> AIM OF THE EXERCISE
Using the material below, copy every line where "SQUARE" appears.

> GIVEN RECORDS
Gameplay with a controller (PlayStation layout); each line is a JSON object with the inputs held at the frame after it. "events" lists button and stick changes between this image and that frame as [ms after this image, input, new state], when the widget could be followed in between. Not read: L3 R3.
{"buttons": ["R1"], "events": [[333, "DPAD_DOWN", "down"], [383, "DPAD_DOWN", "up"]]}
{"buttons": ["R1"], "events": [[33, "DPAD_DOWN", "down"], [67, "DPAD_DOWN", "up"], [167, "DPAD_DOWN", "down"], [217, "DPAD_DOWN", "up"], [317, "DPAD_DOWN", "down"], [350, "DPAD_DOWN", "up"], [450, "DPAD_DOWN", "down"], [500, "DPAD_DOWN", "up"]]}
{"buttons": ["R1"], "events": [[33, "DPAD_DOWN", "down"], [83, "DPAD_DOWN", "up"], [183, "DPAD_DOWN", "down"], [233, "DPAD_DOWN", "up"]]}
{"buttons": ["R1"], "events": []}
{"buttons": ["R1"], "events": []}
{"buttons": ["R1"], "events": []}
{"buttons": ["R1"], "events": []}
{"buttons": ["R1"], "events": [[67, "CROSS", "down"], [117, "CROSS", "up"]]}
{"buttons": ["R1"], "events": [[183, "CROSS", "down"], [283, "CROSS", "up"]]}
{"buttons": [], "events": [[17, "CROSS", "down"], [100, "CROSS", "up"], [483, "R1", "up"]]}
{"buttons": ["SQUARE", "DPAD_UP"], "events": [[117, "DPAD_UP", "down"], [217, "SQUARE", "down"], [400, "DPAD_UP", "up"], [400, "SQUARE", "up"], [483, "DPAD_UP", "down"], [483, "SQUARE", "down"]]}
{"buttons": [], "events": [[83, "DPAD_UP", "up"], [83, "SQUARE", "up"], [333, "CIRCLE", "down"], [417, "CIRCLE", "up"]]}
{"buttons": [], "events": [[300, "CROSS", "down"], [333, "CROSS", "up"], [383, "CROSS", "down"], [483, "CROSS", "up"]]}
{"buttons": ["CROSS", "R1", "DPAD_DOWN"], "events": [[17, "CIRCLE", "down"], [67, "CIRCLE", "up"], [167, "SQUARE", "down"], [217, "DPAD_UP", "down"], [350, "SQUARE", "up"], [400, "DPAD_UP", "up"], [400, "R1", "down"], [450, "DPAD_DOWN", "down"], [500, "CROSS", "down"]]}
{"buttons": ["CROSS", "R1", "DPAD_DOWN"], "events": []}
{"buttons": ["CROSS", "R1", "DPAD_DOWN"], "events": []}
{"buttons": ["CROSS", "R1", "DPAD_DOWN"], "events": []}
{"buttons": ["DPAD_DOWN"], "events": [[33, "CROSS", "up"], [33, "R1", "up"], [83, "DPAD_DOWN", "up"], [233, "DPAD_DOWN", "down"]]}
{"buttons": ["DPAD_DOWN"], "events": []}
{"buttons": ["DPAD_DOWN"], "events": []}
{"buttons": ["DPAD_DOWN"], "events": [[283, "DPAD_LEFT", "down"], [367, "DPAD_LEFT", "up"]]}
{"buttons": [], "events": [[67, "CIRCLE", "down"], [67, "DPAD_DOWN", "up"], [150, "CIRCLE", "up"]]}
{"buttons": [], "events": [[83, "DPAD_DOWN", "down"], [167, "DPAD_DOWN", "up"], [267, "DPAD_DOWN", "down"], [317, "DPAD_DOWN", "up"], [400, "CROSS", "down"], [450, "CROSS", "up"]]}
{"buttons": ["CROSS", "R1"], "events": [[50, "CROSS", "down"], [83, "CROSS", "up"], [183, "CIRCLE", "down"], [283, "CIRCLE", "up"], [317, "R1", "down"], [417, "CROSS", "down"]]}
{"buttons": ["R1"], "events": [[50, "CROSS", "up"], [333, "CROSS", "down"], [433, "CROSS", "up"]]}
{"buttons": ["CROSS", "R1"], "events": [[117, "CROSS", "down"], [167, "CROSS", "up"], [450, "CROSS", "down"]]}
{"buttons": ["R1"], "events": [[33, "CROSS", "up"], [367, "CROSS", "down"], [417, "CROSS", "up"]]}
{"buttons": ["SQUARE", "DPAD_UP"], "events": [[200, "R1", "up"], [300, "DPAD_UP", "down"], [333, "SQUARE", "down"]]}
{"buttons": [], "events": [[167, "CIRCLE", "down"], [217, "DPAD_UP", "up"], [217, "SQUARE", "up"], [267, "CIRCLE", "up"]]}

> PROBLEM SOLUTION
{"buttons": ["SQUARE", "DPAD_UP"], "events": [[117, "DPAD_UP", "down"], [217, "SQUARE", "down"], [400, "DPAD_UP", "up"], [400, "SQUARE", "up"], [483, "DPAD_UP", "down"], [483, "SQUARE", "down"]]}
{"buttons": [], "events": [[83, "DPAD_UP", "up"], [83, "SQUARE", "up"], [333, "CIRCLE", "down"], [417, "CIRCLE", "up"]]}
{"buttons": ["CROSS", "R1", "DPAD_DOWN"], "events": [[17, "CIRCLE", "down"], [67, "CIRCLE", "up"], [167, "SQUARE", "down"], [217, "DPAD_UP", "down"], [350, "SQUARE", "up"], [400, "DPAD_UP", "up"], [400, "R1", "down"], [450, "DPAD_DOWN", "down"], [500, "CROSS", "down"]]}
{"buttons": ["SQUARE", "DPAD_UP"], "events": [[200, "R1", "up"], [300, "DPAD_UP", "down"], [333, "SQUARE", "down"]]}
{"buttons": [], "events": [[167, "CIRCLE", "down"], [217, "DPAD_UP", "up"], [217, "SQUARE", "up"], [267, "CIRCLE", "up"]]}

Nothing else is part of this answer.